Писать такого рода брошюры считается легкой задачей. Их делают «на отходах» — на отходах более или менее крупной своей работы, на остатках умственных сил. Их пишут «первыми» словами — теми, что всегда под рукой. В них высказывают только «первые» соображения — те, что тоже всегда под рукой.
А ведь именно с этих популярных книжек обычно начинается знакомство с искусствоведческой литературой, и непростительная безответственность — позволять себе писать «жидко» там, где требуются крепчайший экстракт мысли, яркость слога, красота композиции.
Допустим, сработал бы в свое время редакционный отдел проверки. Корректор расставил бы свои значки и Уайлер снова стал бы самим собою (сейчас он Уайдлер), Брайтбурд был бы расшифрован как Г. Брейтбурд, Айвор Монтегю вновь стал бы англичанином (сейчас он фигурирует как американец)...
Редактор прошелся бы по тексту, и исчезла бы загадочная фраза: «Часто действие героев романов XIX века переносится в современность». Был бы распутан философичный абзац на стр. 31: «Утверждение капиталистической действительности в современном буржуазном искусстве носит противоречивый характер. Это утверждение неизбежно включает и момент отрицания, момент критики, что свидетельствует о том, что мир «низов» и «верхов» изживает себя».
Следует ли это понимать в том смысле, что критика со стороны «сердитых» укрепляет буржуазный строй? («Утверждение включает момент отрицания...») Или что она сама по себе есть знамение внутреннего неблагополучия этого строя и никак не укрепляет его? Понимай как знаешь...

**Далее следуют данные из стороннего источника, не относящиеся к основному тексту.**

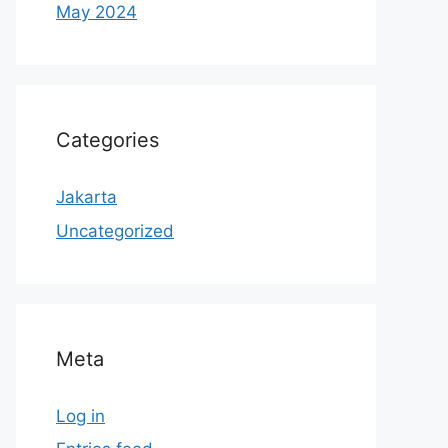
May 2024
Categories
Jakarta
Uncategorized
Meta
Log in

Допустим, все было бы исправлено. Но ведь не по вине корректора пришла на страницы брошюры Г. Пондопуло безответственность, небрежность и не стараниями корректора она могла быть ликвидирована. Даже не будь в ней неприличного обилия ошибок, брошюра осталась бы тем, что она есть: чем-то написанным наспех, кое-как, без уважения к читателю, да и без уважения автора к самому себе» (Соловьева, 1961: 121-122).
Инна Соловьева
* Пондопуло Г.К. Современное кино Запада. М.: Знание, 1961.
Соловьева И. Не по вине корректора // Искусство кино. 1961. № 9. С. 121-122. Нашел в архиве журнала «Искусство кино» за 1961 год киновед Александр Федоров.